The charging statutes provide a sentence of no greater than 20 years in prison on the charges of conspiracy to commit export violations and illegal exports of goods to Iran; no greater than 10 years in prison on the charges of smuggling goods, and no greater than five years on the charge of conspiracy, in addition to five years of supervised release and a fine of $4 million. Actual sentences for federal crimes are typically less than the maximum penalties. Sentences are imposed by a federal district court judge based upon the U.S. Sentencing Guidelines and other statutory factors.

United States Attorney Carmen M. Ortiz; Vincent B. Lisi, Special Agent in Charge of the Federal Bureau of Investigation, Boston Field Division; Bruce M. Foucart, Special Agent in Charge of Homeland Security Investigations in Boston; and John J. McKenna, Special Agent in Charge of the Department of Commerce, Office of Export Enforcement, Boston Field Office, made the announcement today. The case is being prosecuted by Assistant U.S. Attorney B. Stephanie Siegmann of Ortiz’s Anti-Terrorism and National Security Unit.

The details contained in the indictment are allegations. The defendants are presumed to be innocent unless and until proven guilty beyond a reasonable doubt in a court of law.

1 comment:

  1. Isn't it odd the ways in which some countries tell other countries whether or not they are permitted to have nuclear weapons?
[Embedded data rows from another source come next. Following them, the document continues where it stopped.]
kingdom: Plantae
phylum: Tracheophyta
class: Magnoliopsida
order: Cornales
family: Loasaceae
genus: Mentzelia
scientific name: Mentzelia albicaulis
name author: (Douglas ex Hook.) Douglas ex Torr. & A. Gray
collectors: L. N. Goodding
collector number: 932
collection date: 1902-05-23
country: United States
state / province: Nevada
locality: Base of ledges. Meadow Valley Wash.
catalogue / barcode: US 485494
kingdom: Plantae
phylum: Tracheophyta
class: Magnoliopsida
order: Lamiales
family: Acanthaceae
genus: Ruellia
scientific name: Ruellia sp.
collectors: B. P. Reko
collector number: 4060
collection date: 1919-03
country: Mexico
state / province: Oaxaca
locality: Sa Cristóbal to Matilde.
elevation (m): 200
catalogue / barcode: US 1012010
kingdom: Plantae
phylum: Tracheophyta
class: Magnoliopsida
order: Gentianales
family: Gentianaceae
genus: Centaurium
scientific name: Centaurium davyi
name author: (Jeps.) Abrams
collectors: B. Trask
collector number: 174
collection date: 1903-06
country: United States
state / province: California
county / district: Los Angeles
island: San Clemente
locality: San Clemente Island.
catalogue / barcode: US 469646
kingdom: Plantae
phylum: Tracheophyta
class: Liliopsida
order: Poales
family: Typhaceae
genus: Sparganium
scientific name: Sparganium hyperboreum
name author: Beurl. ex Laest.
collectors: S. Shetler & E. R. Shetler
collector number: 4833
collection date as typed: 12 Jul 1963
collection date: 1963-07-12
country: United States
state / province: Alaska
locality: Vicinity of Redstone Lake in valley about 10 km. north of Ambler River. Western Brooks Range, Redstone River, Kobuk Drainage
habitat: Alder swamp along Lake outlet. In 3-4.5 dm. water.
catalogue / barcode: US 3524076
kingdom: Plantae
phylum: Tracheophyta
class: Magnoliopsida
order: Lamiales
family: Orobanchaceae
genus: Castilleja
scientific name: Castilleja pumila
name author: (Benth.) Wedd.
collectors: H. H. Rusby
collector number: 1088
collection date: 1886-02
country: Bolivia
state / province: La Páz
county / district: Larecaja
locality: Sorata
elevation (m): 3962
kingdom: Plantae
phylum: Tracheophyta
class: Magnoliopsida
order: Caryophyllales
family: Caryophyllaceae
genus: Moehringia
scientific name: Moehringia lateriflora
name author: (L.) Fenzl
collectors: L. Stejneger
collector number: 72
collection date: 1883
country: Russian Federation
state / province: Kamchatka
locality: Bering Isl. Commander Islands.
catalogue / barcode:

When you think the issue through in abstract rather than specific terms, it becomes a very strange but simple concept. I suppose it has always been this way: one tribe has dominance over another tribe (in numbers, geography, and "technology"), and the dominant tribe makes sure the subordinate primitives (lesser in terms of numbers, geography, and "technology") never get access to the superior flint deposits for purposes of fashioning improved arrow-heads and spear-points. Perhaps there are no ethics involved in the issue. After all, it is simply a matter of those with power v. those without power. But, upon reconsideration, perhaps situational ethical decisions are the problem. (Note: I began reacting to your posting by celebrating the U.K., but then I began to think differently; hence you have my rambling rumination.)